World Men’s Newcomer of the Year: Jordan Crooks Blossoms Into World Champ

Jordan Crooks of Cayman Islands stands with the gold medal after compete in the 50m Freestyle Men Final during the FINA Swimming Short Course World Championships at the Melbourne Sports and Aquatic Centre in Melbourne, Australia, December 17th, 2022. Photo Giorgio Scala / Deepbluemedia / Insidefoto
Photo Courtesy: Giorgio Scala / Deepbluemedia / Insidefoto

World Men’s Newcomer of the Year: Jordan Crooks Blossoms Into World Champ

The byword for Jordan Crooks from the 2022 NCAA Championships was confidence.

As much as his medals from that meet – tied for third in the 50 freestyle, fifth in the 100 free – were an excellent return for the University of Tennessee freshman, he returned from Atlanta with something arguably more valuable. He knew he had earned his place among the elite American swimmers and Olympic sprinters from all over the globe. Crooks proved he belonged in the conversation of the best male sprinters in the world.

He’s spent the bulk of 2022 proving that. His gold medal in the 50 free at the 2022 FINA World Short-Course Championships is less a revelation than a validation of the growth happening all along.

“It was really new to me, and I learned a lot,” Crooks told Swimming World in October about NCAAs. “I think it was a really cool meet to be a part of, because I was able to see a lot of different techniques that I didn’t really know about or had only heard about and race some really impressive guys.”

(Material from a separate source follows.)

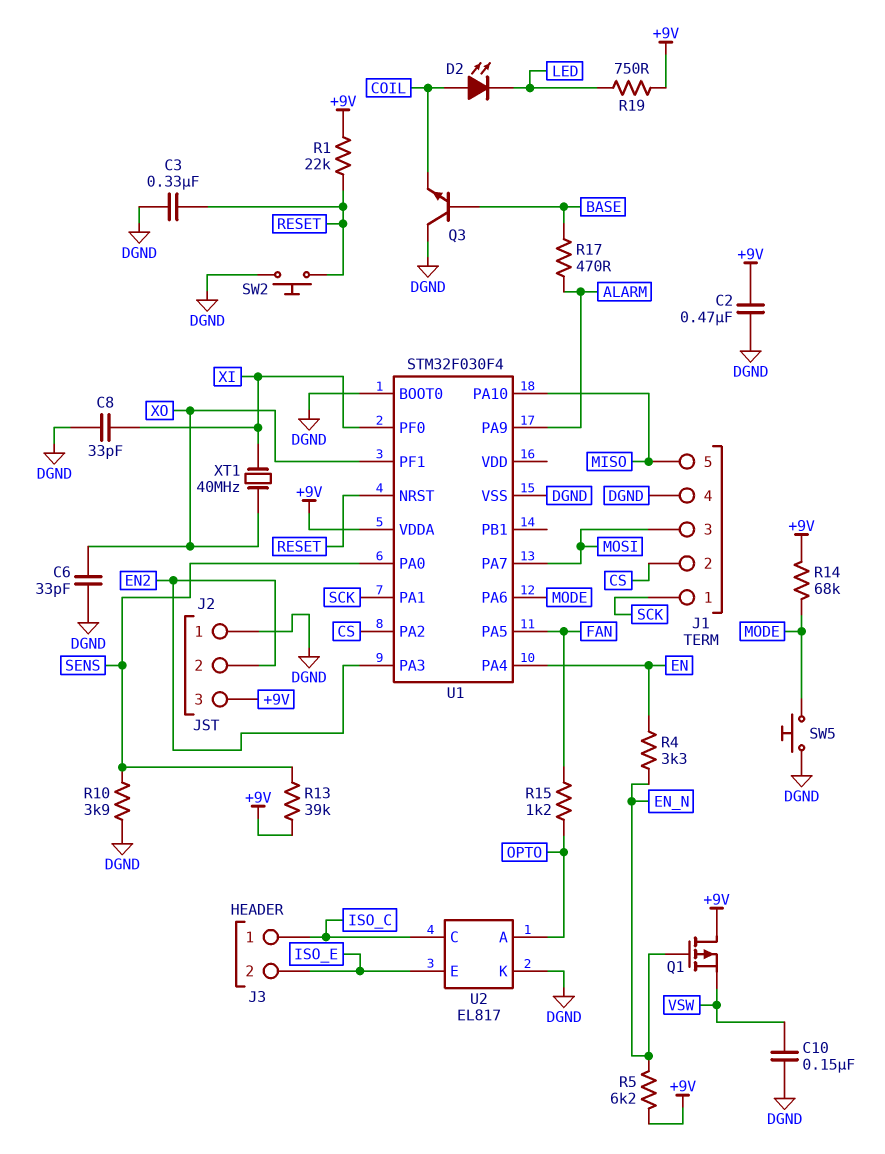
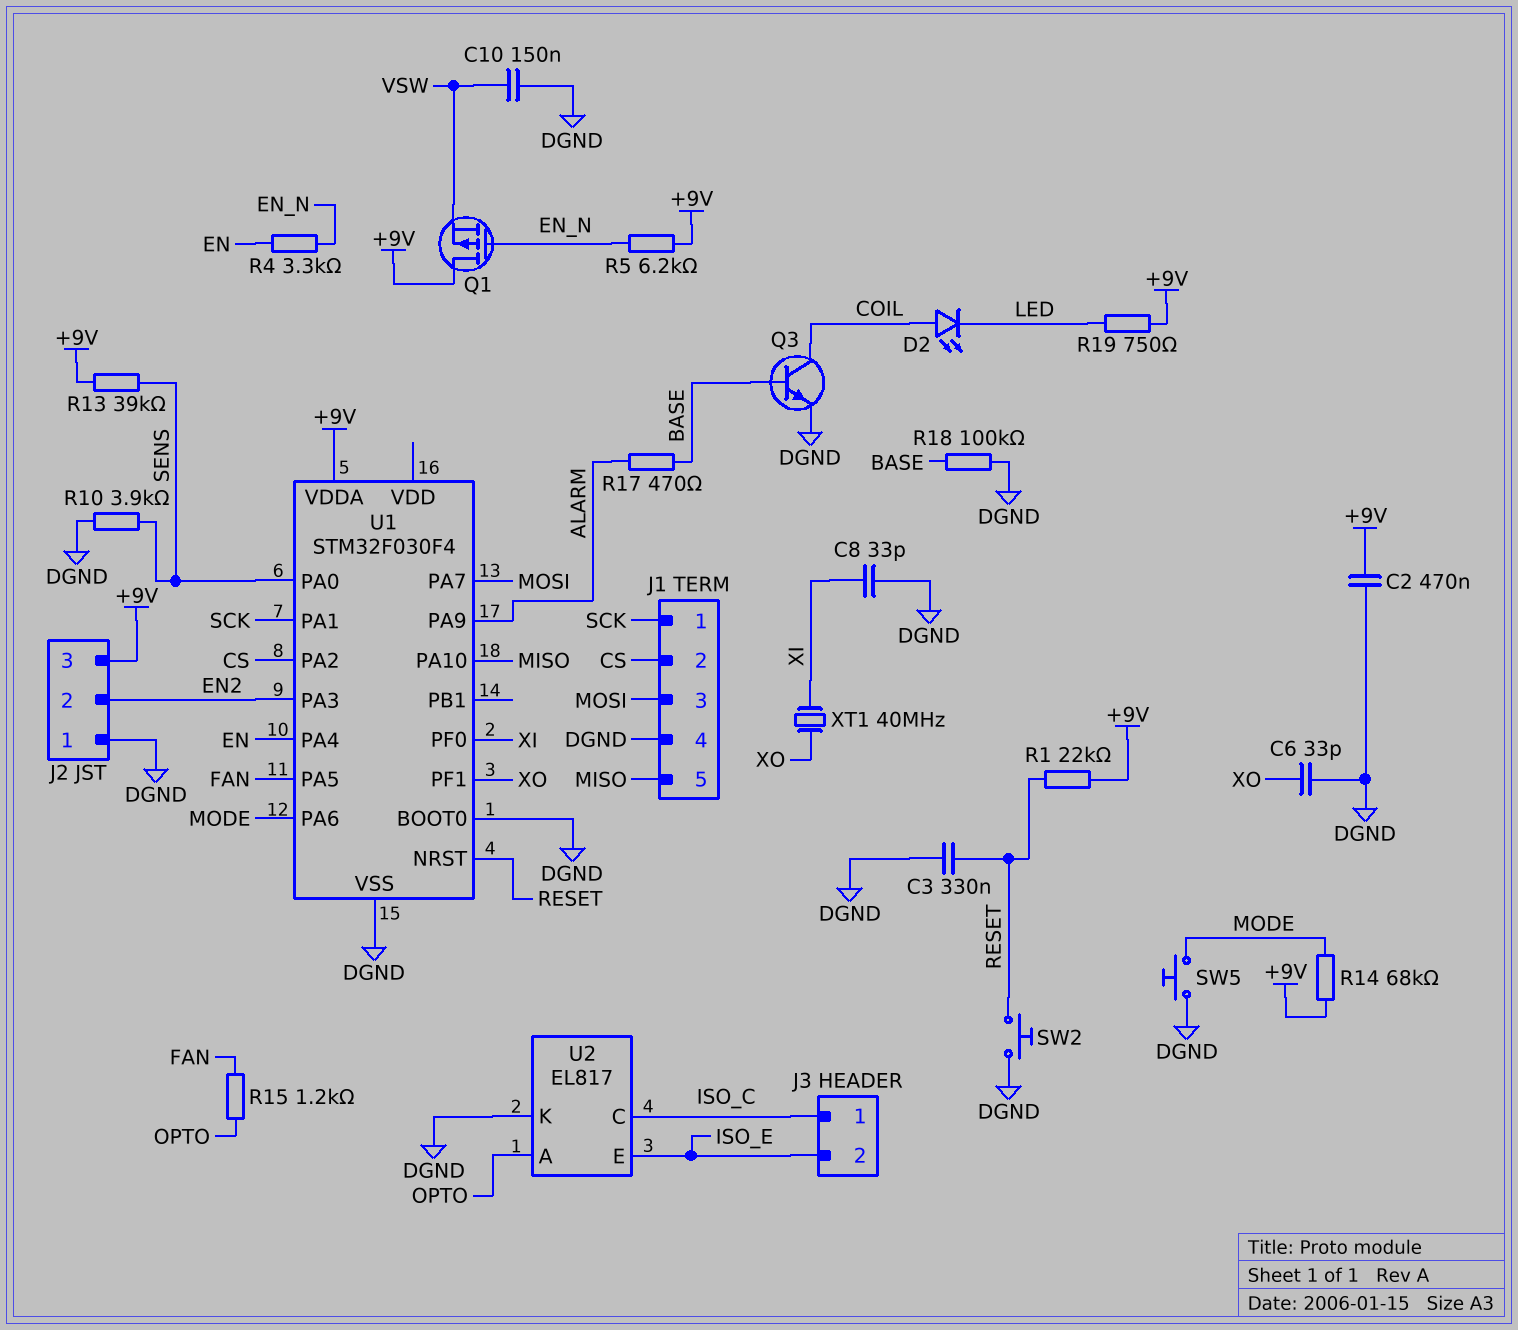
Q3: NPN (B BASE, C DGND, E COIL) -> NPN (B BASE, C COIL, E DGND)
R18: none -> 100k (BASE, DGND)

Just a sophomore, Crooks has comprehensively rewritten the Tennessee record boards. The native of the Cayman Islands holds program marks in the 50 free, 100 free and 100 butterfly, plus second in the 100 backstroke. He’s been part of three school record relays. He won seven medals, including gold in the 50 free and silver in the 100 free, at the SEC Championships in the spring.

Internationally, he’s shown immense progress since before the pandemic. He set a national record in the 50 and swam well in the 100 in Worlds in Budapest, missing out on semis in 19th and 21st place, respectively. That’s a massive improvement from a non-factor 78th place in the 100 free in 2019. His best 50 time of 22.20 is within a shout of the Olympic A cut of 21.96 as he chases his first Games in Paris.

The times have continued to drop in the shorter pool. He assembled an elite college invitational season in the fall, leading the nation in the 50 free (18.27), 100 free (41.17) and 100 fly (44.79).

He capped that form with gold at Short-Course Worlds in Melbourne, with a twist. Crooks may have felt let down to have set the best time (both personal-bests) in prelims and semis of the 100 free before fading out of medal contention to a tie for sixth in the final, two tenths off the podium. But he recovered by going 20.46 to win the 50, besting a veteran and star-studded field – Ben Proud, Dylan Carter, Szebasztian Szabo, Florent Manaudou, Kyle Chalmers – to gold.

That speed and that resilience bring the promise of more to come.